We watched Frank below us, slowly working his way downhill before pulling into another parking area, and we rode down to join him. I had put PDF's of service manuals and owners manuals for all the bikes both on my phone and my iPad, so we started doing some reading. Of course nothing really helped. We called Herman, this time knowing the trick of dialing + in front of the number. After playing a little phone tag on his answering machine he got back to us, but didn't really have any helpful advice. Eventually he said he would try to find a mechanic nearby that could come help us out. OK, that was a plan.
Frank coasting downhill
Well, that didn't work
On the phone with Herman
More quads out for play
While waiting on the Varadero we saw a few dozen of these VW Eurovan/Vanagons/whatever in packs coming (excruciatingly slowly) down the pass, creating lots of passing fun for bikers
Literally the minute we hung up with Herman the bike started. Wahoo! We'd probably spent 30 minutes poking and prodding the Varadero to no avail, and now, magically, it was running just fine. I called Hermann back to tell him we were fine (for now), and told Frank not to turn the bike off under penalty of death. We rode back up to the summit and started our descent on the other side. Whew.
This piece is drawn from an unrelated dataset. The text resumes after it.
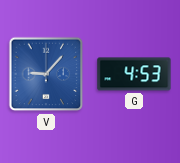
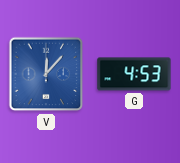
V: 9:07 -> 12:07
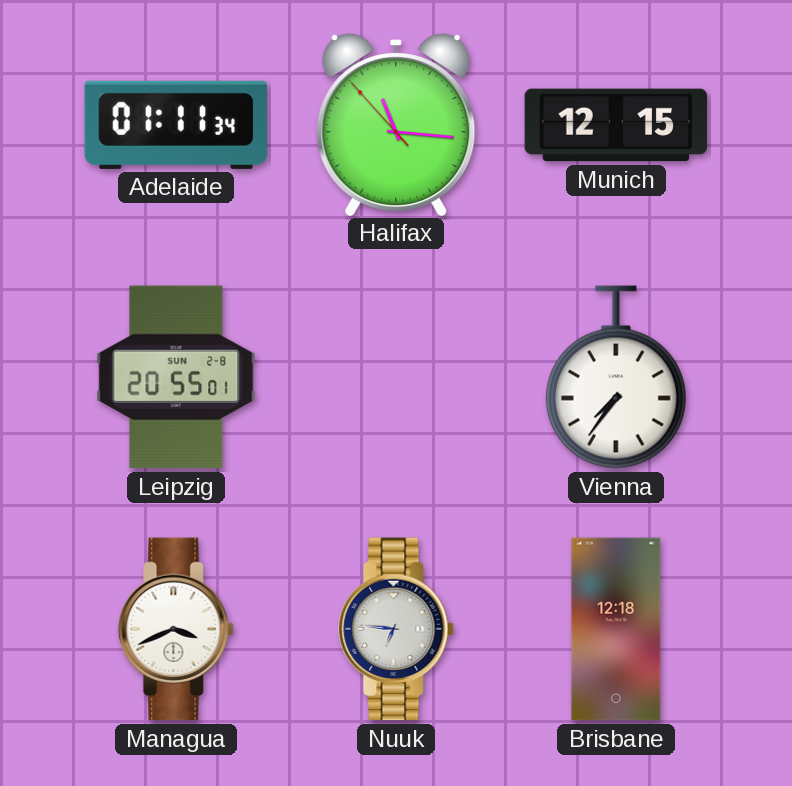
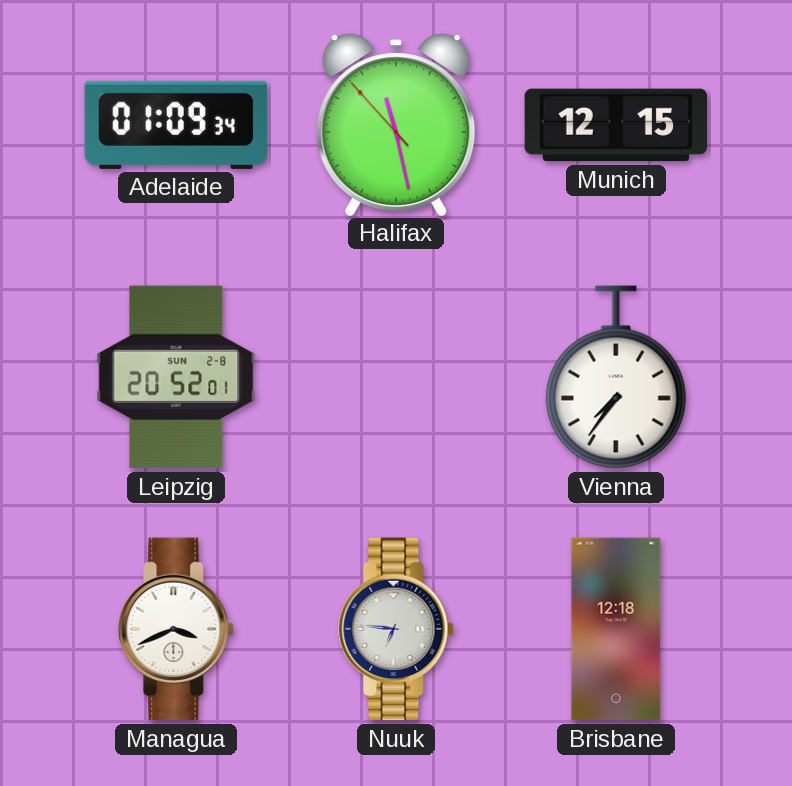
Adelaide: 01:11 -> 01:09
Halifax: 11:15 -> 11:27
Leipzig: 20:55 -> 20:52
Had a great ride down Stelvio, enjoying the photo stops in this perfect weather and getting in a nice groove when I got back on the bike.
Looking down the northern descent
Frank approaching a typical 0-degree right hairpin on Stelvio. Fortunately no oncoming traffic to deal with this time. You can see the ramps up to the summit in the top of the picture.
Frank on Stelvio
Dave had some traffic to contend with
While I was shooting on the hairpin this bus just missed me. I was watching him come down, all geared up and ready to move the bike if needed, but he didn't so much as tap the brakes coming at me.
Check out the BMW rider making a super-tight turn and passing the bus on the inside. I had my own fun passing the bus a little later (though just in a straight line).
Stacked roads and Dave
Nice to have the hairpins to yourself
The sidecar guy would tilt the rig a good 30 degrees in the air on most downhill right-handers. I followed him for a while just for the laughs.
What a great thing to read - Aperto!